Instrucciones de trabajo »
1/ Responda brevemente, según la homilía de Benedicto XVI:
(a) ¿Con quiénes concelebra la Santa Misa?
(b) Según los testimonios de Ester y Pablo, ¿a qué está llamada la familia?
(c) ¿Cómo se llaman la abuela y la madre de Timoteo?
2/ Transcriba de la homilía todo el fragmento que va desde «Homilía de Benedicto» hasta «transmisión de la fe.».

Fragmento del documento »
'''

Homilía de Benedicto XVI en la misa conclusiva del V Encuentro Mundial de las
Familias
Queridos hermanos y hermanas:
En esta Santa Misa que tengo la inmensa alegría de presidir, concelebrando con
numerosos Hermanos en el episcopado y con un gran número de sacerdotes, doy
gracias al Señor por todas las amadas familias que os habéis congregado aquí
formando una multitud jubilosa, y también por tantas otras que, desde lejanas
tierras, seguís esta celebración a través de la radio y la televisión. A todos
deseo saludaros y expresaros mi gran afecto con un abrazo de paz.
Los testimonios de Ester y Pablo, que hemos escuchado antes en las lecturas,
muestran cómo la familia está llamada a colaborar en la transmisión de la fe.
Ester confiesa: “Mi padre me ha contado que tú, Señor, escogiste a Israel entre
las naciones” (14,5). Pablo sigue la tradición de sus antepasados judíos dando
culto a Dios con conciencia pura. Alaba la fe sincera de Timoteo y le recuerda
“esa fe que tuvieron tu abuela Loide y tu madre Eunice, y que estoy seguro que
tienes también tú” (2 Tm 1,5). En estos testimonios bíblicos la familia
comprende no sólo a padres e hijos, sino también a los abuelos y antepasados. La
familia se nos muestra así como una comunidad de generaciones y garante de un
patrimonio de tradiciones.

'''

(Datos de comprensión de gráficos)
'''

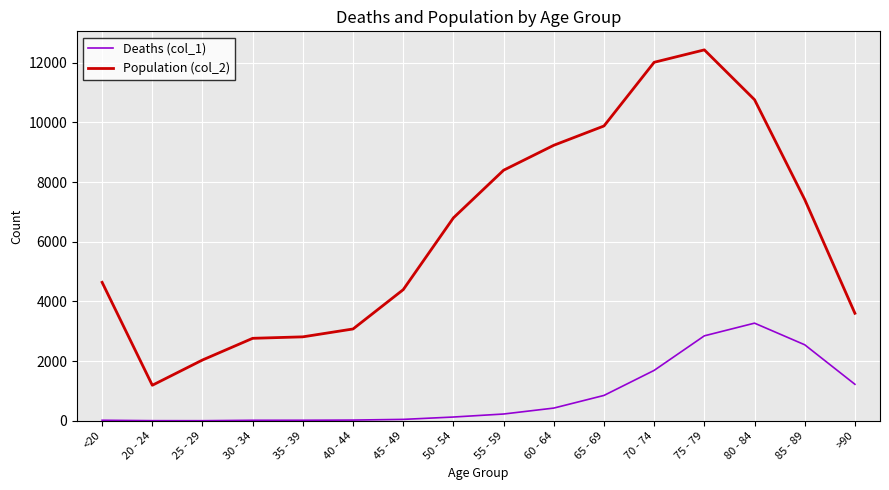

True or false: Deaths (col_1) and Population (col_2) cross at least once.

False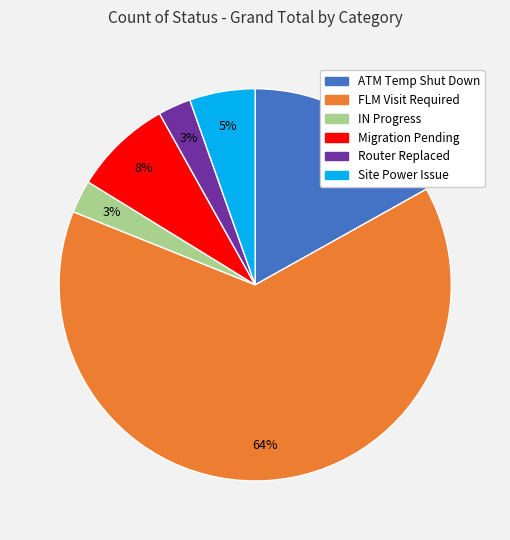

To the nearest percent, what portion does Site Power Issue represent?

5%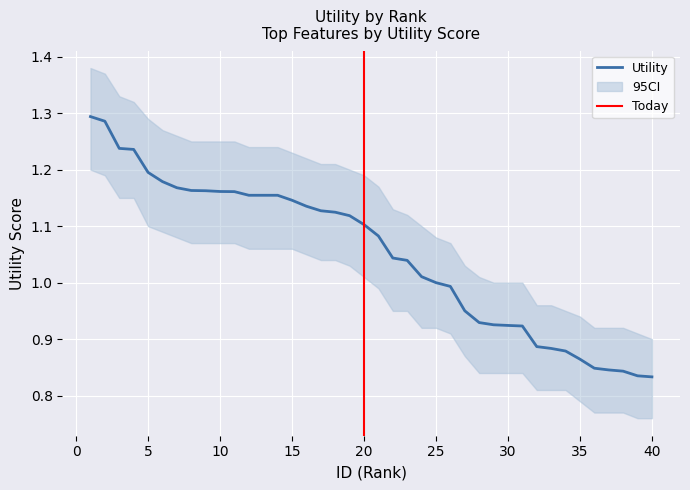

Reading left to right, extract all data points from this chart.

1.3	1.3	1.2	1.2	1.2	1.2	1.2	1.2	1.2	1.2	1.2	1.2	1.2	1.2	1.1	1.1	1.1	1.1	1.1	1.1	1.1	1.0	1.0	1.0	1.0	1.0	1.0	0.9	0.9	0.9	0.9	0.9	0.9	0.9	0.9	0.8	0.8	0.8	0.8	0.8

'''

Soluciones de ejercicios »
1/
(a) Con numerosos Hermanos en el episcopado y con un gran número de sacerdotes.
(b) A colaborar en la transmisión de la fe.
(c) Loide y Eunice.

2/
Homilía de Benedicto XVI en la misa conclusiva del V Encuentro Mundial de las
Familias
Queridos hermanos y hermanas:
En esta Santa Misa que tengo la inmensa alegría de presidir, concelebrando con
numerosos Hermanos en el episcopado y con un gran número de sacerdotes, doy
gracias al Señor por todas las amadas familias que os habéis congregado aquí
formando una multitud jubilosa, y también por tantas otras que, desde lejanas
tierras, seguís esta celebración a través de la radio y la televisión. A todos
deseo saludaros y expresaros mi gran afecto con un abrazo de paz.
Los testimonios de Ester y Pablo, que hemos escuchado antes en las lecturas,
muestran cómo la familia está llamada a colaborar en la transmisión de la fe.